▶ [PROBLEM DESCRIPTION]:
Copy out precisely the line that holds "power bank via USB-C (no" and all the lines following it in the data, up to and including the last one, and no others.

[Data excerpts]

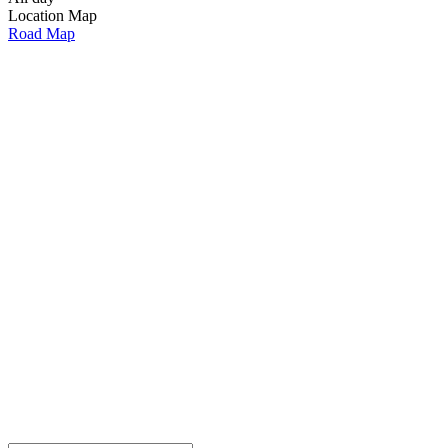
Location Map
Road Map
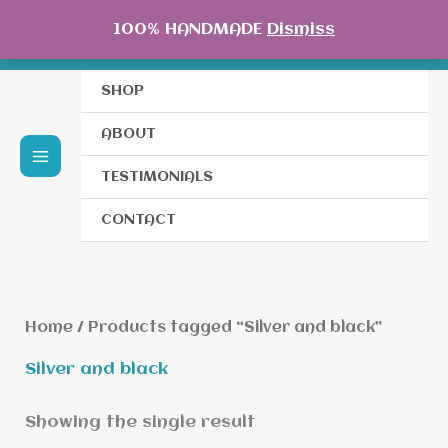
Skip
100% HANDMADE
Dismiss
to
content
SHOP
ABOUT
TESTIMONIALS
CONTACT
Home
/ Products tagged “Silver and black”
Silver and black
Showing the single result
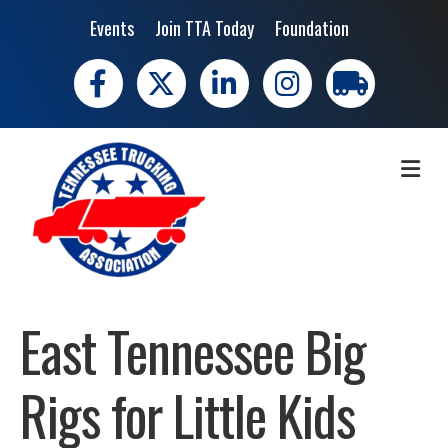
Events
Join TTA Today
Foundation
Facebook
X
LinkedIn
Instagram
trucking moves 
ME
East Tennessee Big
Rigs for Little Kids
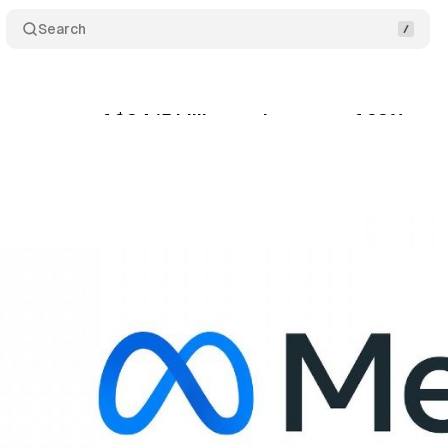
Search
s revenue of $34.15 billion, an increase of 23% yea
tober 29, 2023
•
2 min read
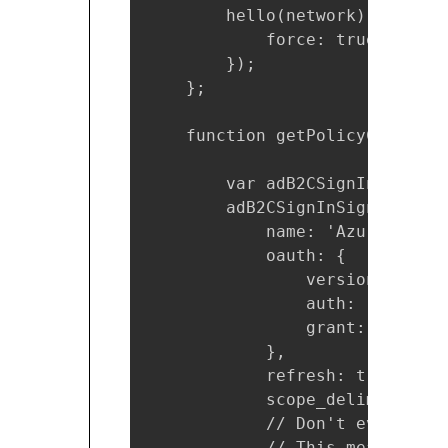
        hello(network).logout({
            force: true

        });

    };

    function getPolicyConfigur
        var adB2CSignInSignUpP
        adB2CSignInSignUpPolic
            name: 'Azure Activ
            oauth: {

                version: 2,

                auth: 'https:/
                grant: 'https:
            },

            refresh: true,

            scope_delim: ' ',

            // Don't even try 
            // This means no P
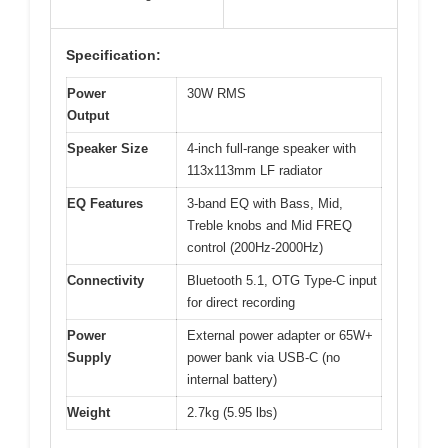
Specification:
Power
30W RMS
Output
Speaker Size
4-inch full-range speaker with
113x113mm LF radiator
EQ Features
3-band EQ with Bass, Mid,
Treble knobs and Mid FREQ
control (200Hz-2000Hz)
Connectivity
Bluetooth 5.1, OTG Type-C input
for direct recording
Power
External power adapter or 65W+
Supply
power bank via USB-C (no
internal battery)
Weight
2.7kg (5.95 lbs)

▶ [ANSWER TO THIS PROBLEM]:
power bank via USB-C (no
internal battery)
Weight
2.7kg (5.95 lbs)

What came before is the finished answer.